Friday, March 25, 2011

Good Ole Days

These are those.  You know, the good ole days?  The days you hear people talk about when they are normally referring to high school.  (You all have heard my spill on that before.  Throw your family under the bus, why don't you?  Unless, of course, you married your High School sweetheart, then you are allowed to include high school in your good ole days.  Anyway...) I'm plenty glad to be out of high school... and plenty glad to be enjoying my life with my family. 

And Skate Zone - is ultimately - where my family started.  Sad, isn't it? :)  Back in high school (still not my 'good ole days') a good mutual friend introduced Aaron and I.  Fast forward through some church specials and a Florida mission trip, and Aaron and I were ICQing quite a bit.  (Yep, all of you youth kids have no idea what that even is.)  There was never 'that' kind of connection in the early years of our friendship.  In fact, he moved from friend, to employer, to youth pastor fairly quickly.  So - with 'employer' being mentioned... Aaron and I spent a lot of time at good ole Skate Zone. 

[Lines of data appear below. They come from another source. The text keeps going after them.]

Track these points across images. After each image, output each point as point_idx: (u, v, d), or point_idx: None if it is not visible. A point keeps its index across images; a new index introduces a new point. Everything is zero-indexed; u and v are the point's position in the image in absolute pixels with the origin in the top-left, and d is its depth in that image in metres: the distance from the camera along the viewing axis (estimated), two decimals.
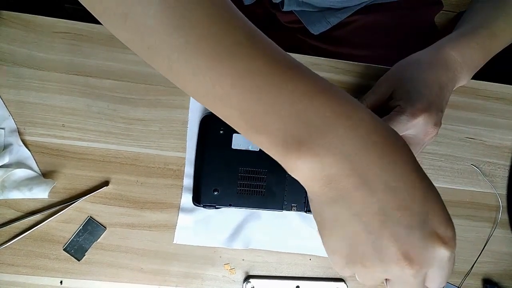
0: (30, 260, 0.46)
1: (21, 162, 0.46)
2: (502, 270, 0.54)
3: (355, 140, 0.23)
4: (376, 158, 0.23)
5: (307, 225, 0.50)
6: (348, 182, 0.23)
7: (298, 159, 0.23)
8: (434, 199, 0.24)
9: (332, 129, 0.22)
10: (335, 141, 0.22)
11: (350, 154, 0.22)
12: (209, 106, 0.25)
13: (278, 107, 0.23)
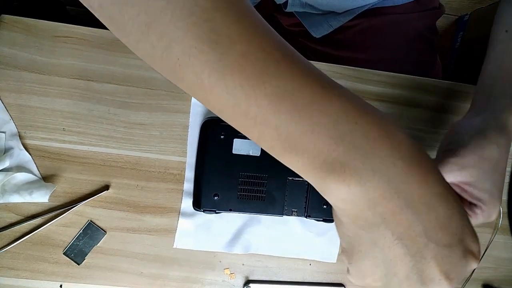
0: (30, 264, 0.46)
1: (22, 166, 0.46)
2: (503, 275, 0.54)
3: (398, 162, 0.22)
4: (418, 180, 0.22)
5: (307, 230, 0.50)
6: (394, 205, 0.22)
7: (340, 182, 0.22)
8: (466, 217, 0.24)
9: (376, 151, 0.22)
10: (379, 164, 0.22)
11: (393, 176, 0.22)
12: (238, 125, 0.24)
13: (319, 128, 0.22)
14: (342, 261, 0.51)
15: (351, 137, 0.22)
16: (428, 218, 0.23)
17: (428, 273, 0.23)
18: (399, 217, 0.22)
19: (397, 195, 0.22)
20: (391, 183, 0.22)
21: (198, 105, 0.48)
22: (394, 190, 0.22)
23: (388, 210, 0.22)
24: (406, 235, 0.23)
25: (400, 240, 0.23)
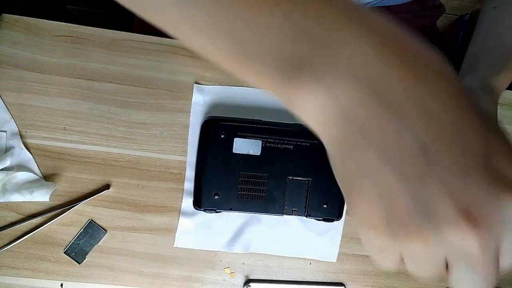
0: (30, 263, 0.46)
1: (23, 165, 0.46)
2: (503, 275, 0.54)
3: (370, 52, 0.16)
4: (405, 72, 0.16)
5: (308, 229, 0.50)
6: (372, 111, 0.16)
7: (299, 88, 0.17)
8: (496, 129, 0.17)
9: (341, 44, 0.16)
10: (346, 60, 0.16)
11: (366, 72, 0.16)
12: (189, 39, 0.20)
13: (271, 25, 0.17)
14: (342, 261, 0.51)
15: (306, 27, 0.17)
16: (425, 126, 0.16)
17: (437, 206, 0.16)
18: (381, 127, 0.16)
19: (375, 96, 0.16)
20: (365, 82, 0.16)
21: (198, 105, 0.48)
22: (370, 91, 0.16)
23: (367, 119, 0.17)
24: (395, 152, 0.16)
25: (389, 161, 0.17)
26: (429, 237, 0.17)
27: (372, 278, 0.52)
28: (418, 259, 0.18)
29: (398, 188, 0.17)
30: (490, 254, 0.17)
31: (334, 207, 0.47)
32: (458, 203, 0.16)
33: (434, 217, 0.16)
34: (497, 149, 0.16)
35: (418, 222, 0.17)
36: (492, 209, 0.16)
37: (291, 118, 0.49)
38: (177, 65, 0.48)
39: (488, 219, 0.16)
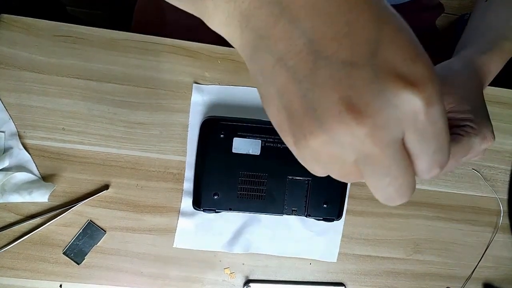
0: (29, 264, 0.46)
1: (21, 165, 0.46)
2: (503, 274, 0.54)
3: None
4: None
5: (308, 229, 0.50)
6: (266, 14, 0.17)
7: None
8: (392, 23, 0.16)
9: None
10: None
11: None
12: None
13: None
14: (342, 261, 0.51)
15: None
16: (313, 25, 0.16)
17: (323, 105, 0.16)
18: (275, 29, 0.17)
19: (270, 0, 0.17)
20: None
21: (198, 104, 0.48)
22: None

There is SO much I remember from that place:

I remember Aaron and Lance taping me to the pole in the middle of the skating floor.

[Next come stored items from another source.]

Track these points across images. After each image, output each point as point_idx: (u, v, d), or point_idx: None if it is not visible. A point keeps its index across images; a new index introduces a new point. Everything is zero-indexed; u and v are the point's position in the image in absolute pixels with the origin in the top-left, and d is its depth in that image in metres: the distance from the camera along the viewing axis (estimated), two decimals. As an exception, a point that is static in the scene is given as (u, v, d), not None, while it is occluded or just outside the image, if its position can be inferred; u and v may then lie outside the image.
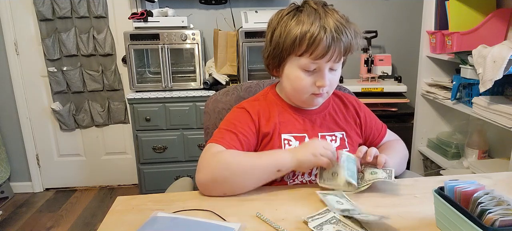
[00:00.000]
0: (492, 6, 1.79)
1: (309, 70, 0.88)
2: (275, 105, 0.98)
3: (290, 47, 0.88)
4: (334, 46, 0.85)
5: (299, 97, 0.94)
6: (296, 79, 0.90)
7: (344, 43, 0.86)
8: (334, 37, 0.85)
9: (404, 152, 1.05)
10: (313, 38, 0.84)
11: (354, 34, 0.89)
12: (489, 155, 1.89)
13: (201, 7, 2.51)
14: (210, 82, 2.23)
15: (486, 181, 0.90)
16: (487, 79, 1.44)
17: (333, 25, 0.85)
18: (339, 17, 0.89)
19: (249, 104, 0.98)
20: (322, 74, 0.88)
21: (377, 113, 2.38)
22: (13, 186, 2.70)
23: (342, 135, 0.99)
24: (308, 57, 0.86)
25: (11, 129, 2.61)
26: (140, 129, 2.20)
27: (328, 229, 0.69)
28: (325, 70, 0.88)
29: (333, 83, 0.93)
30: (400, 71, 2.66)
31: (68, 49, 2.45)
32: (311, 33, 0.84)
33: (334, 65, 0.89)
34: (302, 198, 0.82)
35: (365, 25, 2.53)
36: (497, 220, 0.58)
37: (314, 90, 0.90)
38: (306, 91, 0.91)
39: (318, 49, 0.85)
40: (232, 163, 0.82)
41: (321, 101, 0.98)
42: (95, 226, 2.24)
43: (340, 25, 0.86)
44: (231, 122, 0.94)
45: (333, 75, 0.91)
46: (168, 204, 0.82)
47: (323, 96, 0.94)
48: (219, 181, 0.82)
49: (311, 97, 0.93)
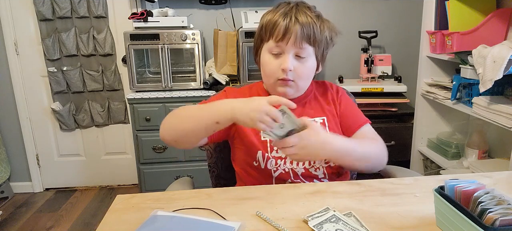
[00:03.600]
0: (492, 6, 1.79)
1: (274, 53, 0.95)
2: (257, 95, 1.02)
3: (260, 34, 0.98)
4: (293, 29, 0.91)
5: (269, 83, 0.99)
6: (265, 64, 0.97)
7: (305, 28, 0.91)
8: (292, 20, 0.91)
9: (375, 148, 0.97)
10: (274, 21, 0.93)
11: (322, 25, 0.95)
12: (489, 155, 1.89)
13: (201, 7, 2.51)
14: (210, 82, 2.23)
15: (486, 180, 0.90)
16: (487, 79, 1.44)
17: (295, 12, 0.93)
18: (309, 11, 0.95)
19: (231, 90, 1.07)
20: (285, 57, 0.93)
21: (377, 114, 2.38)
22: (13, 186, 2.70)
23: (323, 119, 1.02)
24: (272, 40, 0.94)
25: (11, 129, 2.61)
26: (140, 129, 2.20)
27: (328, 227, 0.69)
28: (288, 54, 0.93)
29: (300, 73, 0.95)
30: (400, 71, 2.66)
31: (68, 49, 2.45)
32: (274, 18, 0.94)
33: (299, 51, 0.93)
34: (302, 197, 0.82)
35: (365, 25, 2.53)
36: (497, 220, 0.58)
37: (279, 74, 0.94)
38: (273, 75, 0.96)
39: (278, 31, 0.92)
40: (180, 111, 0.91)
41: (290, 92, 0.97)
42: (95, 226, 2.23)
43: (304, 14, 0.93)
44: (212, 99, 1.03)
45: (301, 64, 0.95)
46: (167, 202, 0.82)
47: (291, 86, 0.96)
48: (170, 126, 0.91)
49: (278, 84, 0.96)
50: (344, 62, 2.63)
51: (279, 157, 0.97)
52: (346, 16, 2.57)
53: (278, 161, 0.97)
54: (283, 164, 0.97)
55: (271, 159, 0.97)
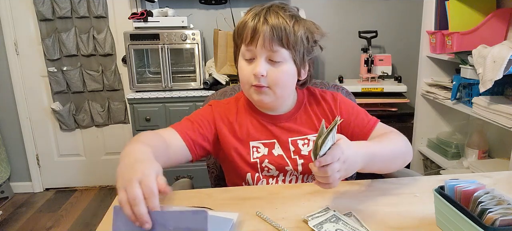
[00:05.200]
0: (492, 6, 1.79)
1: (246, 58, 0.90)
2: (245, 111, 0.99)
3: (234, 39, 0.93)
4: (261, 30, 0.84)
5: (245, 90, 0.94)
6: (240, 69, 0.92)
7: (274, 29, 0.84)
8: (261, 21, 0.85)
9: (399, 142, 0.89)
10: (243, 24, 0.88)
11: (296, 26, 0.86)
12: (489, 155, 1.89)
13: (201, 7, 2.51)
14: (210, 82, 2.23)
15: (486, 180, 0.90)
16: (487, 79, 1.44)
17: (265, 13, 0.86)
18: (283, 12, 0.87)
19: (216, 103, 1.01)
20: (257, 62, 0.87)
21: (377, 114, 2.38)
22: (13, 186, 2.70)
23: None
24: (243, 45, 0.89)
25: (11, 129, 2.61)
26: (140, 129, 2.20)
27: (328, 227, 0.69)
28: (259, 58, 0.87)
29: (274, 78, 0.87)
30: (400, 71, 2.66)
31: (68, 49, 2.45)
32: (244, 21, 0.88)
33: (272, 55, 0.86)
34: (302, 197, 0.82)
35: (365, 25, 2.53)
36: (497, 220, 0.58)
37: (252, 80, 0.88)
38: (247, 81, 0.90)
39: (246, 33, 0.87)
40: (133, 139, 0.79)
41: (266, 99, 0.90)
42: (95, 226, 2.23)
43: (275, 14, 0.86)
44: (196, 113, 0.98)
45: (276, 68, 0.87)
46: (167, 203, 0.82)
47: (265, 92, 0.89)
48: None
49: (253, 91, 0.90)
50: (344, 62, 2.63)
51: (271, 176, 0.94)
52: (346, 16, 2.57)
53: (270, 180, 0.94)
54: (275, 182, 0.94)
55: (262, 179, 0.94)
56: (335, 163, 0.68)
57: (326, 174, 0.68)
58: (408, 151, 0.91)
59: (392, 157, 0.87)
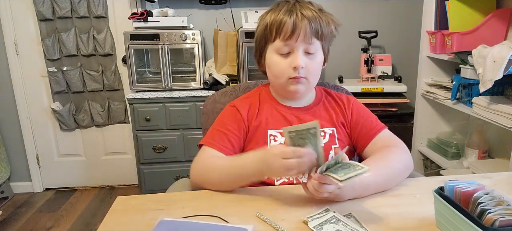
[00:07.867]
0: (492, 6, 1.79)
1: (283, 53, 0.93)
2: (266, 102, 1.02)
3: (264, 35, 0.96)
4: (301, 25, 0.90)
5: (279, 84, 0.97)
6: (274, 64, 0.95)
7: (312, 22, 0.91)
8: (299, 16, 0.90)
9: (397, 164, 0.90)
10: (280, 20, 0.91)
11: (326, 20, 0.94)
12: (489, 155, 1.89)
13: (201, 7, 2.51)
14: (210, 82, 2.23)
15: (486, 181, 0.90)
16: (487, 79, 1.44)
17: (299, 8, 0.92)
18: (312, 6, 0.94)
19: (240, 103, 1.03)
20: (296, 55, 0.91)
21: (377, 114, 2.38)
22: (13, 186, 2.70)
23: (332, 131, 1.00)
24: (279, 40, 0.92)
25: (11, 129, 2.61)
26: (140, 129, 2.20)
27: (328, 228, 0.69)
28: (298, 51, 0.91)
29: (311, 69, 0.94)
30: (400, 71, 2.66)
31: (68, 49, 2.45)
32: (279, 17, 0.92)
33: (308, 47, 0.92)
34: (302, 198, 0.82)
35: (365, 25, 2.53)
36: (497, 220, 0.58)
37: (291, 73, 0.93)
38: (283, 75, 0.94)
39: (286, 29, 0.90)
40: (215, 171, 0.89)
41: (302, 89, 0.96)
42: (95, 226, 2.24)
43: (308, 9, 0.92)
44: (222, 121, 1.00)
45: (311, 60, 0.93)
46: (168, 204, 0.82)
47: (302, 82, 0.94)
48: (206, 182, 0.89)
49: (290, 83, 0.94)
50: (344, 62, 2.63)
51: None
52: (346, 16, 2.57)
53: None
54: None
55: None
56: (332, 186, 0.74)
57: (319, 188, 0.74)
58: (407, 168, 0.92)
59: (386, 182, 0.87)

I remember hanging out with Rachel, and the guys playing washers in the aisle. 

I remember watching hockey, and then attempting to play hockey.

I remember the cherry vanilla fruitopias we sold... *cough cough* stole... before we went swimming at the Morris'.

I remember Carrie B. getting down to 'Wobble wobble, shaky shaky' :)

And stealing Aaron's Chinese food from his office.

I remember Jason Reid jumping the skate counter. 

And late night trips to Steak n Shake after work.

I can remember the way it smelled, the games we played, how my work shirt 'fit', and the combination to the moneybox.  (Duh, that one's easy.)

And trolli burgers / dogs... yeah, Aaron just bought those for us.

I can even hear the 'tap tap tapping' of quarters on the snack bar counter and the squealing of Zeke's boxing glove before it went bouncing across the rink with Zeke scooting after it trying to stop on the floor.  

We had the best dj's ever - Mabel, Radar, Aaron.

Then I can remember Aaron skating with Jayden when he was little bitty, shooting pucks into little bitty goals.  I can remember watching Aaron during sessions trying to teach someone to skate, or, at the beginning, helping me skate.  (What a great excuse to hold his hand ;)

And then we blinked, the rink got yanked from under him (turned out to be a God thing), we were married, and now we have two kids.  (It really just happened that fast!) 

And Tuesday we had the opportunity to take our first born skating, in that same rink, for the first time. 

Now I must say - for me to have not been hormonal at all during or after my pregnancy with Bryton - I've been completely the opposite with Ansley.   The only saving grace has been that I realize how emotional I've been.  That being said, even just walking in the door and smelling the familiar smell, but the feel being so 'different' brought tears to my eyes.  Even the 'creak' of the door felt familiar.  It was a 'good' familiar. 

So walking up to the skate counter, getting Bryton skates, and putting them on my son's feet to go skate with his daddy was kind of a wonderfully bitter sweet moment. 

I'm thankful for the reminder of my and Aaron's 'beginning'.  I'm glad the carpet and the back wall are the same.  I'm thankful, even, for the smell being the same.  I'm thankful for some of the same games played, for some of the same music played, etc. 

But more than anything, I'm thankful for the little boy that got to skate with the same person who was the reason that I loved the rink, and even more thankful that person happens to be his daddy. 

Sure - those were the 'good ole days', because they led me to these days... the days of interrupted sleep, strict budgets, and just the greatest blessings God has ever given.  These are the great days...

For that reason, Skate Zone will always have a special place in my heart.